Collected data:
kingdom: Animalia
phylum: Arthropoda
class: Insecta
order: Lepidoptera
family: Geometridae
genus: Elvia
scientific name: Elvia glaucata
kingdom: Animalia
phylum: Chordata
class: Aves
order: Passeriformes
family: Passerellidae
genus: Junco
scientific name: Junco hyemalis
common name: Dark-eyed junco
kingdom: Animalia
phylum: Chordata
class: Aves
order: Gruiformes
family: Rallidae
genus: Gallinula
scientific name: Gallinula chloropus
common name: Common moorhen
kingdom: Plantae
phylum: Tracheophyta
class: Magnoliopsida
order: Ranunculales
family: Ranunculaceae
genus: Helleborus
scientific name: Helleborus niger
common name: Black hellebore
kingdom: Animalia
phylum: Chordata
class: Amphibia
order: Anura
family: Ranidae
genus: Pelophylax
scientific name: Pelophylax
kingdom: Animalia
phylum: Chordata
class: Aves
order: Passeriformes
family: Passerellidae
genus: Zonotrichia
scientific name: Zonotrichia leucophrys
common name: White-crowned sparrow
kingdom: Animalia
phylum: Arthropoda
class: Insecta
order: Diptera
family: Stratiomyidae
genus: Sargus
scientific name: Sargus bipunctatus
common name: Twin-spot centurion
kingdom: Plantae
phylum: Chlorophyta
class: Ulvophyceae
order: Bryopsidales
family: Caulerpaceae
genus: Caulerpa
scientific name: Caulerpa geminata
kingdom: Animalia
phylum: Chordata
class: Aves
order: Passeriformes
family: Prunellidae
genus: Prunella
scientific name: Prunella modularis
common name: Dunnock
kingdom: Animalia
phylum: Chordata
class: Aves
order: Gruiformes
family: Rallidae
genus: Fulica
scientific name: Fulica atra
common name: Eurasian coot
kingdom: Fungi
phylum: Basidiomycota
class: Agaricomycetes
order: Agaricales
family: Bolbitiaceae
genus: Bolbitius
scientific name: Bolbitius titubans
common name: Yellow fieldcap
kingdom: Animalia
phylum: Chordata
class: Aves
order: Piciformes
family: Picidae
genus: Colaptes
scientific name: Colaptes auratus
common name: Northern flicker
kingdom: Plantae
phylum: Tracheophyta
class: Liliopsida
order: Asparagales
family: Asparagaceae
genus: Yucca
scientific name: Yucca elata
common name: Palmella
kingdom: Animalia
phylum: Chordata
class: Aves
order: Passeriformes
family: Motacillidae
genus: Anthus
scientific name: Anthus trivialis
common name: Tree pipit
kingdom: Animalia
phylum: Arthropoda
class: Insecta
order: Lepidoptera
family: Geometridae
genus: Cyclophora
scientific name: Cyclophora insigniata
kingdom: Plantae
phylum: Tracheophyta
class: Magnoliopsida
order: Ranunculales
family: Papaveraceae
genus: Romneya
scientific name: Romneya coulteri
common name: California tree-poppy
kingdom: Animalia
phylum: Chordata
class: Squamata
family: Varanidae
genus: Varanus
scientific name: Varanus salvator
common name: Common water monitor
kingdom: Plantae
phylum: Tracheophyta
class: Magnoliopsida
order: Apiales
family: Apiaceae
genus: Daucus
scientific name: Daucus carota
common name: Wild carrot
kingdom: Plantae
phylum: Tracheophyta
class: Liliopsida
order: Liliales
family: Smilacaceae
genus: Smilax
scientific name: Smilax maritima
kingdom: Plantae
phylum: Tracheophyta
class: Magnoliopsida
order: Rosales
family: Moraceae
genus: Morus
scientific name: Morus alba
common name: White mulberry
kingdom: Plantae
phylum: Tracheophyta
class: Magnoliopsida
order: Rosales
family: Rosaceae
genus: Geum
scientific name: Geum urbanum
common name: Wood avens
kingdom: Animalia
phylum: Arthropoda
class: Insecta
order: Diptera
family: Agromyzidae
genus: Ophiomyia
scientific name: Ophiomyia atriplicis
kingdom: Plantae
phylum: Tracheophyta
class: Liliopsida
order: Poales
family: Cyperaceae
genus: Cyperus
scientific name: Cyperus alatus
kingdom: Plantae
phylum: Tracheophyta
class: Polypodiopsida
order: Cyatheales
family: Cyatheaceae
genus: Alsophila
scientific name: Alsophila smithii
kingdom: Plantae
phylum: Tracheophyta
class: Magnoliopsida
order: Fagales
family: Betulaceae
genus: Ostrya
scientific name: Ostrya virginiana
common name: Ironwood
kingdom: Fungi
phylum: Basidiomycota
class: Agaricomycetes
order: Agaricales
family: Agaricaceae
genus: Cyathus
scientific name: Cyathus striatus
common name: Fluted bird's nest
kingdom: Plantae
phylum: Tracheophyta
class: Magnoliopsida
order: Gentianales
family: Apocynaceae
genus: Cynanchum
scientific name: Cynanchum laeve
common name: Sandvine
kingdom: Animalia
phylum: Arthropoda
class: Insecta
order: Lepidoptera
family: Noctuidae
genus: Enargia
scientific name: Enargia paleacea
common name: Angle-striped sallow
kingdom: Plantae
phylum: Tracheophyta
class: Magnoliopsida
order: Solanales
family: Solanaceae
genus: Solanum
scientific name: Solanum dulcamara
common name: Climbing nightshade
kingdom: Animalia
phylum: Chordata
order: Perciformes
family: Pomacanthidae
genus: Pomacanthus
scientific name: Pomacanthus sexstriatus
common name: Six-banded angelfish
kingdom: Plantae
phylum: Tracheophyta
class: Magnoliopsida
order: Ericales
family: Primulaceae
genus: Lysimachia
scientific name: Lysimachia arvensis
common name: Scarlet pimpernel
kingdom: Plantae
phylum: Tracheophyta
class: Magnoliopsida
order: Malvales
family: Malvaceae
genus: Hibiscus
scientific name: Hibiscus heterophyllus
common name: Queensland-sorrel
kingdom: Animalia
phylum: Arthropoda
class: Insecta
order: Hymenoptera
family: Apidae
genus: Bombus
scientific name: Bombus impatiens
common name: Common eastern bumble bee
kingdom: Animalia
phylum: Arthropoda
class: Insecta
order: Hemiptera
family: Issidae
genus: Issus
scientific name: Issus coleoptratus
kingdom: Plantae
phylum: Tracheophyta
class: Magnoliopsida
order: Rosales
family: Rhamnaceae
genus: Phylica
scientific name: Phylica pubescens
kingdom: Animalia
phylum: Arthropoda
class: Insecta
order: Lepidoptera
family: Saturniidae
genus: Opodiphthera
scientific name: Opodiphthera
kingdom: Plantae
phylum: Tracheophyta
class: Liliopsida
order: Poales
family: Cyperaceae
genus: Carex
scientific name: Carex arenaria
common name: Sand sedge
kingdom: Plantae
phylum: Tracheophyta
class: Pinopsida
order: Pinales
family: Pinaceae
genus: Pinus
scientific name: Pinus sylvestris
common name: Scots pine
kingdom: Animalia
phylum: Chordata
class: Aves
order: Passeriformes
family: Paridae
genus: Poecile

◆ **Stated exercise**
Copy all of the lines above without changing anything.

◆ **Result**
kingdom: Animalia
phylum: Arthropoda
class: Insecta
order: Lepidoptera
family: Geometridae
genus: Elvia
scientific name: Elvia glaucata
kingdom: Animalia
phylum: Chordata
class: Aves
order: Passeriformes
family: Passerellidae
genus: Junco
scientific name: Junco hyemalis
common name: Dark-eyed junco
kingdom: Animalia
phylum: Chordata
class: Aves
order: Gruiformes
family: Rallidae
genus: Gallinula
scientific name: Gallinula chloropus
common name: Common moorhen
kingdom: Plantae
phylum: Tracheophyta
class: Magnoliopsida
order: Ranunculales
family: Ranunculaceae
genus: Helleborus
scientific name: Helleborus niger
common name: Black hellebore
kingdom: Animalia
phylum: Chordata
class: Amphibia
order: Anura
family: Ranidae
genus: Pelophylax
scientific name: Pelophylax
kingdom: Animalia
phylum: Chordata
class: Aves
order: Passeriformes
family: Passerellidae
genus: Zonotrichia
scientific name: Zonotrichia leucophrys
common name: White-crowned sparrow
kingdom: Animalia
phylum: Arthropoda
class: Insecta
order: Diptera
family: Stratiomyidae
genus: Sargus
scientific name: Sargus bipunctatus
common name: Twin-spot centurion
kingdom: Plantae
phylum: Chlorophyta
class: Ulvophyceae
order: Bryopsidales
family: Caulerpaceae
genus: Caulerpa
scientific name: Caulerpa geminata
kingdom: Animalia
phylum: Chordata
class: Aves
order: Passeriformes
family: Prunellidae
genus: Prunella
scientific name: Prunella modularis
common name: Dunnock
kingdom: Animalia
phylum: Chordata
class: Aves
order: Gruiformes
family: Rallidae
genus: Fulica
scientific name: Fulica atra
common name: Eurasian coot
kingdom: Fungi
phylum: Basidiomycota
class: Agaricomycetes
order: Agaricales
family: Bolbitiaceae
genus: Bolbitius
scientific name: Bolbitius titubans
common name: Yellow fieldcap
kingdom: Animalia
phylum: Chordata
class: Aves
order: Piciformes
family: Picidae
genus: Colaptes
scientific name: Colaptes auratus
common name: Northern flicker
kingdom: Plantae
phylum: Tracheophyta
class: Liliopsida
order: Asparagales
family: Asparagaceae
genus: Yucca
scientific name: Yucca elata
common name: Palmella
kingdom: Animalia
phylum: Chordata
class: Aves
order: Passeriformes
family: Motacillidae
genus: Anthus
scientific name: Anthus trivialis
common name: Tree pipit
kingdom: Animalia
phylum: Arthropoda
class: Insecta
order: Lepidoptera
family: Geometridae
genus: Cyclophora
scientific name: Cyclophora insigniata
kingdom: Plantae
phylum: Tracheophyta
class: Magnoliopsida
order: Ranunculales
family: Papaveraceae
genus: Romneya
scientific name: Romneya coulteri
common name: California tree-poppy
kingdom: Animalia
phylum: Chordata
class: Squamata
family: Varanidae
genus: Varanus
scientific name: Varanus salvator
common name: Common water monitor
kingdom: Plantae
phylum: Tracheophyta
class: Magnoliopsida
order: Apiales
family: Apiaceae
genus: Daucus
scientific name: Daucus carota
common name: Wild carrot
kingdom: Plantae
phylum: Tracheophyta
class: Liliopsida
order: Liliales
family: Smilacaceae
genus: Smilax
scientific name: Smilax maritima
kingdom: Plantae
phylum: Tracheophyta
class: Magnoliopsida
order: Rosales
family: Moraceae
genus: Morus
scientific name: Morus alba
common name: White mulberry
kingdom: Plantae
phylum: Tracheophyta
class: Magnoliopsida
order: Rosales
family: Rosaceae
genus: Geum
scientific name: Geum urbanum
common name: Wood avens
kingdom: Animalia
phylum: Arthropoda
class: Insecta
order: Diptera
family: Agromyzidae
genus: Ophiomyia
scientific name: Ophiomyia atriplicis
kingdom: Plantae
phylum: Tracheophyta
class: Liliopsida
order: Poales
family: Cyperaceae
genus: Cyperus
scientific name: Cyperus alatus
kingdom: Plantae
phylum: Tracheophyta
class: Polypodiopsida
order: Cyatheales
family: Cyatheaceae
genus: Alsophila
scientific name: Alsophila smithii
kingdom: Plantae
phylum: Tracheophyta
class: Magnoliopsida
order: Fagales
family: Betulaceae
genus: Ostrya
scientific name: Ostrya virginiana
common name: Ironwood
kingdom: Fungi
phylum: Basidiomycota
class: Agaricomycetes
order: Agaricales
family: Agaricaceae
genus: Cyathus
scientific name: Cyathus striatus
common name: Fluted bird's nest
kingdom: Plantae
phylum: Tracheophyta
class: Magnoliopsida
order: Gentianales
family: Apocynaceae
genus: Cynanchum
scientific name: Cynanchum laeve
common name: Sandvine
kingdom: Animalia
phylum: Arthropoda
class: Insecta
order: Lepidoptera
family: Noctuidae
genus: Enargia
scientific name: Enargia paleacea
common name: Angle-striped sallow
kingdom: Plantae
phylum: Tracheophyta
class: Magnoliopsida
order: Solanales
family: Solanaceae
genus: Solanum
scientific name: Solanum dulcamara
common name: Climbing nightshade
kingdom: Animalia
phylum: Chordata
order: Perciformes
family: Pomacanthidae
genus: Pomacanthus
scientific name: Pomacanthus sexstriatus
common name: Six-banded angelfish
kingdom: Plantae
phylum: Tracheophyta
class: Magnoliopsida
order: Ericales
family: Primulaceae
genus: Lysimachia
scientific name: Lysimachia arvensis
common name: Scarlet pimpernel
kingdom: Plantae
phylum: Tracheophyta
class: Magnoliopsida
order: Malvales
family: Malvaceae
genus: Hibiscus
scientific name: Hibiscus heterophyllus
common name: Queensland-sorrel
kingdom: Animalia
phylum: Arthropoda
class: Insecta
order: Hymenoptera
family: Apidae
genus: Bombus
scientific name: Bombus impatiens
common name: Common eastern bumble bee
kingdom: Animalia
phylum: Arthropoda
class: Insecta
order: Hemiptera
family: Issidae
genus: Issus
scientific name: Issus coleoptratus
kingdom: Plantae
phylum: Tracheophyta
class: Magnoliopsida
order: Rosales
family: Rhamnaceae
genus: Phylica
scientific name: Phylica pubescens
kingdom: Animalia
phylum: Arthropoda
class: Insecta
order: Lepidoptera
family: Saturniidae
genus: Opodiphthera
scientific name: Opodiphthera
kingdom: Plantae
phylum: Tracheophyta
class: Liliopsida
order: Poales
family: Cyperaceae
genus: Carex
scientific name: Carex arenaria
common name: Sand sedge
kingdom: Plantae
phylum: Tracheophyta
class: Pinopsida
order: Pinales
family: Pinaceae
genus: Pinus
scientific name: Pinus sylvestris
common name: Scots pine
kingdom: Animalia
phylum: Chordata
class: Aves
order: Passeriformes
family: Paridae
genus: Poecile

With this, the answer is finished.